A Picture and A Thousand Words: Unfinished Business, How Do You Know When A Picture Is Finished?

Every Tuesday and Thursday, Tracy and Kelly write about what it’s like to write or paint everyday for a year, respectively. Thursday is Kel’s day to write about painting.

 

A few weeks ago a reader wrote in and asked me how I know when a picture I’m painting is done.  It was a post in which I showed a couple of unfinished works and I thought it was a really good question.  Being that I’m still a rookie at this “making art stuff,” it’s a question I ask myself all the time.

I realized a few months ago that I avoid doing ”whole” pictures.  I don’t like taking on an entire picture, one that could be framed, etc.  I feel nervous and overwhelmed with having to produce a “perfect” picture when I do that.  If I stick to just single subjects like just a single snail or a single tree I don’t have to worry about all the background details and proportions.  So I guess that is one way to avoid having to know exactly when a picture is done.

(By the way my snails had babies!  70 babies! Yes, we counted.  I guess they don’t “poof” into existence after all.)

If I never try to paint a “whole” picture, well then, I don’t really ever have to make a decision on what to include or when I think it might be done.

That sounds a lot like perfectionism and fear.  Yuck.

I just got up and looked in my pile of unfinished paintings and I have about 8 of them….all piled up (including the pictures in the post that spurred the question) They are all about 3/4 finished and I find ways to put off pulling them out and completing them.  I’m great at starting them, not so great at finishing them.

There are a few pictures I have finished, though, and when I did finish them I have to say that I just sort of “knew” they were done.  It was a feeling I got when I looked at the picture.  A mixed feeling of “that looks pretty good,” and “don’t add anything else or you’ll screw it up!”

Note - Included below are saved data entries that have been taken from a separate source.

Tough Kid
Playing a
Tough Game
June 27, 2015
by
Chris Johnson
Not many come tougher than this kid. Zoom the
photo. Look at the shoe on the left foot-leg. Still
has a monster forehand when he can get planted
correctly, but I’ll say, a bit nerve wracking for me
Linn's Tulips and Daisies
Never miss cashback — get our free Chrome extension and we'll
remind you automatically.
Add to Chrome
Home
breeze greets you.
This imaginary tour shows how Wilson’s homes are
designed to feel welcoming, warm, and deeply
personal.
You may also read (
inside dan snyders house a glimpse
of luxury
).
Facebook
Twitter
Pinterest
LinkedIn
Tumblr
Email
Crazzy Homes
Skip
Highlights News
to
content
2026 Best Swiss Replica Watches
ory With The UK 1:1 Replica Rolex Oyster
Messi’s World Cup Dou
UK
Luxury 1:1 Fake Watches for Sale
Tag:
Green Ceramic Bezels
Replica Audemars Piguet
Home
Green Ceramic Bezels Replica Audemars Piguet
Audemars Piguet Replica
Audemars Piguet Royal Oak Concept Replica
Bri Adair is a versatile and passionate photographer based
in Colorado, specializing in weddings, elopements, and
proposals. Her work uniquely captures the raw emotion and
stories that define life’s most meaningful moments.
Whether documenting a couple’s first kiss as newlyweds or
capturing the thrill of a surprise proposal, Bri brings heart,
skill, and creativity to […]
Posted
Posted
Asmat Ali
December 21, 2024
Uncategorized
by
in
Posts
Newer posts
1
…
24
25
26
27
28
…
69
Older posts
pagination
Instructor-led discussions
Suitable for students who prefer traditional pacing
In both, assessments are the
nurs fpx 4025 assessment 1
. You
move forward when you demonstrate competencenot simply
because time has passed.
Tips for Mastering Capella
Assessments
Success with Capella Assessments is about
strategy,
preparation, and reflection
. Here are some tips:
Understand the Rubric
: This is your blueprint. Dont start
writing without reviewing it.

Less really is more when it comes to painting, I believe, and art can turn from looking really nice into a muddy mess in a flash.  Sort of a “quit while you’re ahead” motto for me.

Synchronicity struck again with this question because right around when it was asked a blog that I follow asked it’s readers the very same question, and I found the answers that other artists wrote in very helpful.  You can check out the question and the many answers here.  The Artbizblog by Alyson B. Stanfield is very helpful if you want to make a business out of selling your work.  It’s a bit premature for me to be following but I find helpful art tips on there too.